Alessandro Pellizzari, all'epoca 1991
Alessandro Pellizzari, all’epoca 1991

Come ho conosciuto mia moglie in viaggio di nozze. Qui racconto il suo ritorno in Italia e la nostra prima sera. Lei sembrava l’amante perfetta, ma poi…

28 novembre 1991. Io sono da solo e lei, l’animatrice conosciuta alle Maldive durante il mio viaggio di nozze (leggi qui la puntata precedente) , è tornata dopo sei mesi di villaggio, mi ha chiamato (lei) al telefono e ha accettato di venire a cena con me.

La prelevo in centro: ha un cappotto rosso che copre a malapena la minigonna scozzese, una dolcevita blu che ne modella il fisico asciutto e i tacchi.
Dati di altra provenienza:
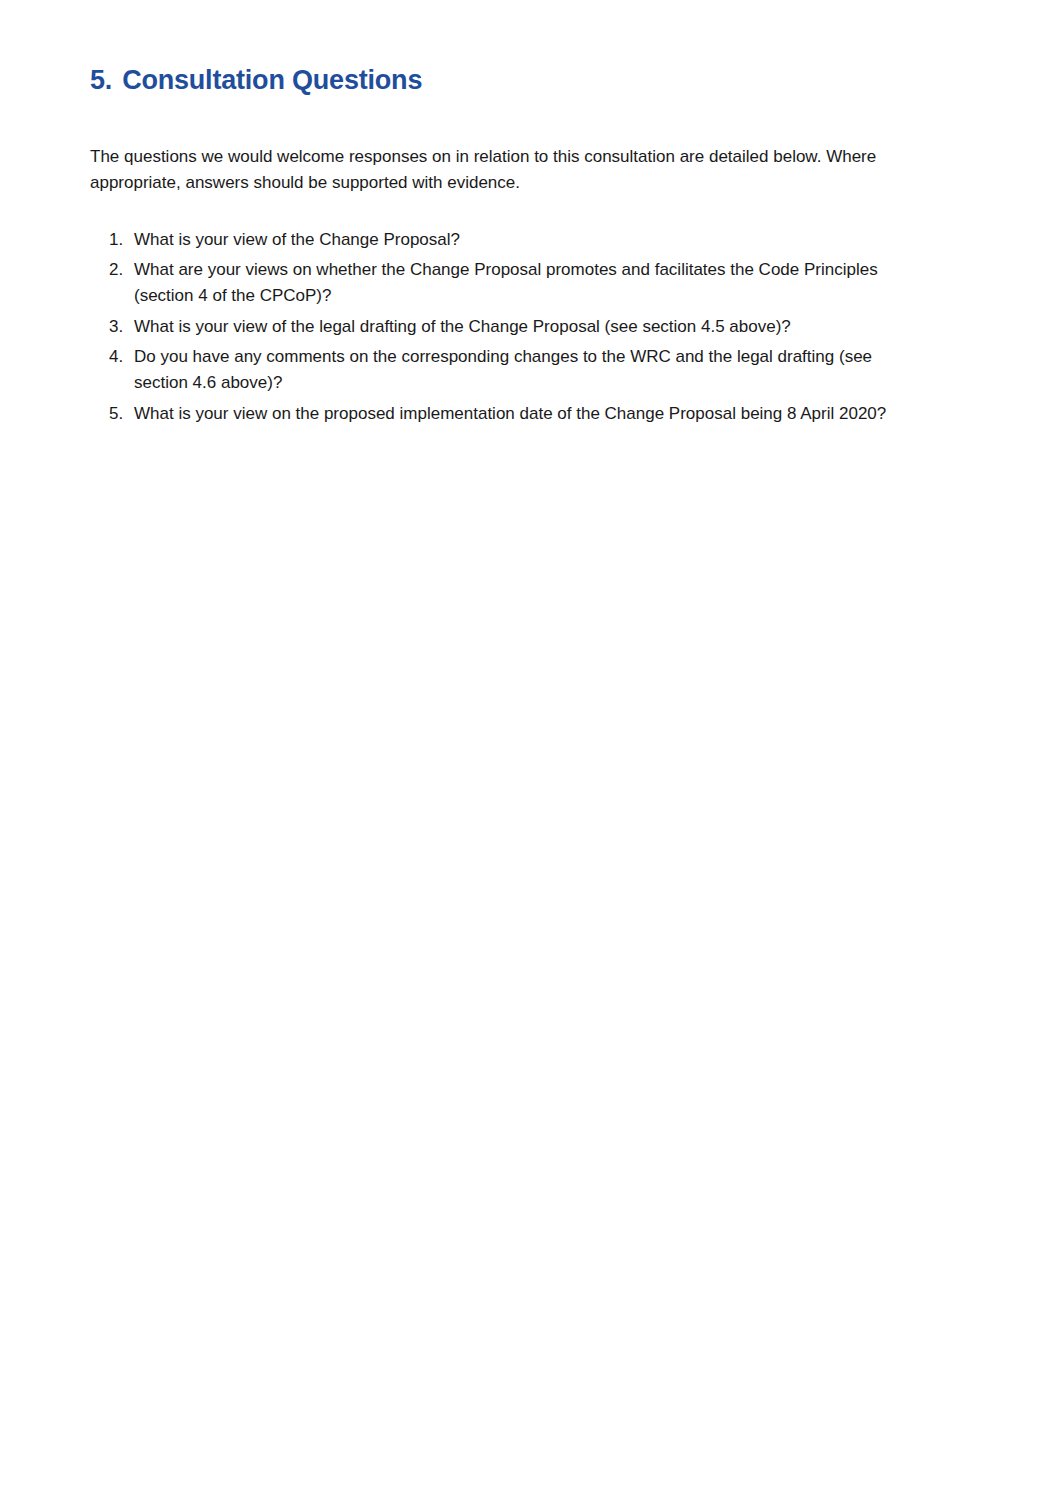5. Consultation Questions
The questions we would welcome responses on in relation to this consultation are detailed below. Where appropriate, answers should be supported with evidence.
What is your view of the Change Proposal?
What are your views on whether the Change Proposal promotes and facilitates the Code Principles (section 4 of the CPCoP)?
What is your view of the legal drafting of the Change Proposal (see section 4.5 above)?
Do you have any comments on the corresponding changes to the WRC and the legal drafting (see section 4.6 above)?
What is your view on the proposed implementation date of the Change Proposal being 8 April 2020?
È bella e fiera. I capelli lunghissimi. È ancora molto abbronzata. Sale in auto e sembra che ci siamo lasciati solo ieri. Il feeling è lo stesso delle chiacchierate in spiaggia.

Il ristorante è una mia vecchia conoscenza, gioco in casa. Ma c’è un particolare: quella sera lei è l’unica donna, una stella che brilla in un firmamento maschile. Tutti mi invidiano. Me ne accorgo quando lei, con la sua gonnellina, si alza per percorrere il lungo corridoio fra i tavoli. Tutti si voltano, se la mangiano. Lei cammina sicura e sorride. Una star.

La serata va avanti bevendo e ridendo. Sembriamo due bimbi che giocano. Lei parla di sesso come un uomo, e capisco che lo pratica come un uomo. Bella e Amazzone, ha avuto, per aver 24 anni, molte storie. Si è quasi innamorata, dice, solo una volta.

La serata prosegue guardando un film cult, Animal house. Non proprio il massimo del romantico per il primo bacio, ma succede. Succede mentre un giovane Tom Hulce all’esordio è diviso fra il diavolo che li consiglia di farsi la ragazza figlia del sindaco, completamente ubriaca, e l’angelo che gli dice di rispettarla. Lui ascolta l’angelo, io ho ascoltato il diavolo.

Non consumiamo quella sera, colpa di un intoppo ciclico, anche perché lei dice: si beve in due. Giochiamo e ridiamo tantissimo. La provoco: non ti dà fastidio che sia sposato? Certo che no risponde sicura, è la mia assicurazione. Tu non mi romperai mai le scatole, ci si vede, ci si diverte e poi ognun per sé.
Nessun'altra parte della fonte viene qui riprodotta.